I sure hope the same is the case for The Wolf of Wall Street, which has a similar agenda. That anyone could miss the fact that this movie hates what Belfort and his ilk stand for is beyond me. It makes his lifestyle seem attractive, it seems to endorse it just by the fact that it shows how much fun it can be, but what some are mistaking for endorsement is in fact a challenge: Why, after we’ve seen all the deplorable things Jordan Belfort has done, does some part of us still want to live like this man? Because, if we’re having so much fun during so many stretches of this movie, that’s the only possible, honest conclusion.
Could the film be easily misinterpreted? Sure – and no artist is ever in full control of just how his or her art is received by an audience. Oliver Stone has expressed dismay at how his film Wall Street, intended to indict men like Gordon Gekko, instead inspired many men to want to be like him. There’s a good chance The Wolf of Wall Street might have the same effect – in fact, the movie even nods to the possibility in a sequence where Belfort worries about a harshly critical exposé on Stratton Oakmont published in Forbes, only to find his office flooded the next day with men who read the article and want desperately only to work for him.
And as at least one piece of anecdotal evidence, there’s this: Near the end of the movie, when Kyle Chandler’s FBI agent enters Belfort’s home with his “Don’t incriminate yourself” note and informs him he’s under arrest, there were audible “awwws” from people in the theater, which to me sounded like sincere expressions of sympathy. This was, keep in mind, after Belfort punched his wife in the stomach, snorted a pile of coke, and got in a car accident with his child while attempting to kidnap her. To elicit sympathy after that, you really do have to be a hell of a salesman.
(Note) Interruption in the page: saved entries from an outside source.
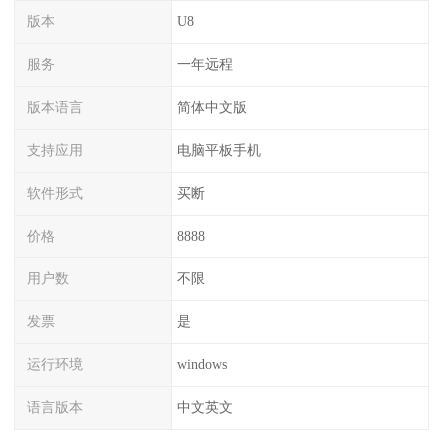
版本
U8
服务
一年远程
版本语言
简体中文版
支持应用
电脑平板手机
软件形式
买断
价格
8888
用户数
不限
发票
是
运行环境
windows
语言版本
中文英文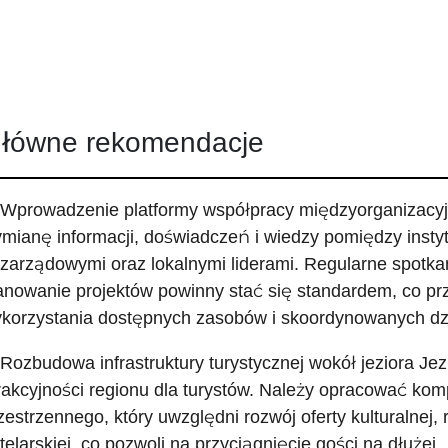
łówne rekomendacje
 Wprowadzenie platformy współpracy międzyorganizacyjn
mianę informacji, doświadczeń i wiedzy pomiędzy instyt
zarządowymi oraz lokalnymi liderami. Regularne spotka
anowanie projektów powinny stać się standardem, co prz
korzystania dostępnych zasobów i skoordynowanych dz
 Rozbudowa infrastruktury turystycznej wokół jeziora Je
rakcyjności regionu dla turystów. Należy opracować k
zestrzennego, który uwzględni rozwój oferty kulturalnej, 
telarskiej, co pozwoli na przyciągnięcie gości na dłużej.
In a recent speech during the Festival of Dangerous Ideas in Sydney, The Wire and Treme creator David Simon spoke at length about the horrifying economic divide growing in this and other developed countries. “The idea that the market is going to heed all of the human concerns and still maximize profit is juvenile,” he said. “It’s a juvenile notion and it’s still being argued in my country passionately and we’re going down the tubes. And it terrifies me because I’m astonished at how comfortable we are in absolving ourselves of what is basically a moral choice. Are we all in this together or are we all not?”
That, to me, is the defining question of our times, and The Wolf of Wall Street should in time be considered one of the defining movies about it. “I admit, when that bus was pulling into prison for the first time, I was terrified,” Belfort tells us near the end, moments before we see him playing tennis at a white-collar penitentiary where he spent a measly 36 months. “But I had no reason to be. For a moment I forgot – I’m rich.”
And that’s to say nothing about the true big fish, the people who caused far, far worse economic destruction on a worldwide scale five years ago and haven’t seen a day of prison time yet.
We need to remember: The reason men like Jordan Belfort don’t need to fear serious, proportional retribution for their crimes against society – the reason laws don’t exist to truly enforce such punishment – is because on some level, we all hope one day we’ll be rich, too. Until that changes, the wolves of Wall Street never will.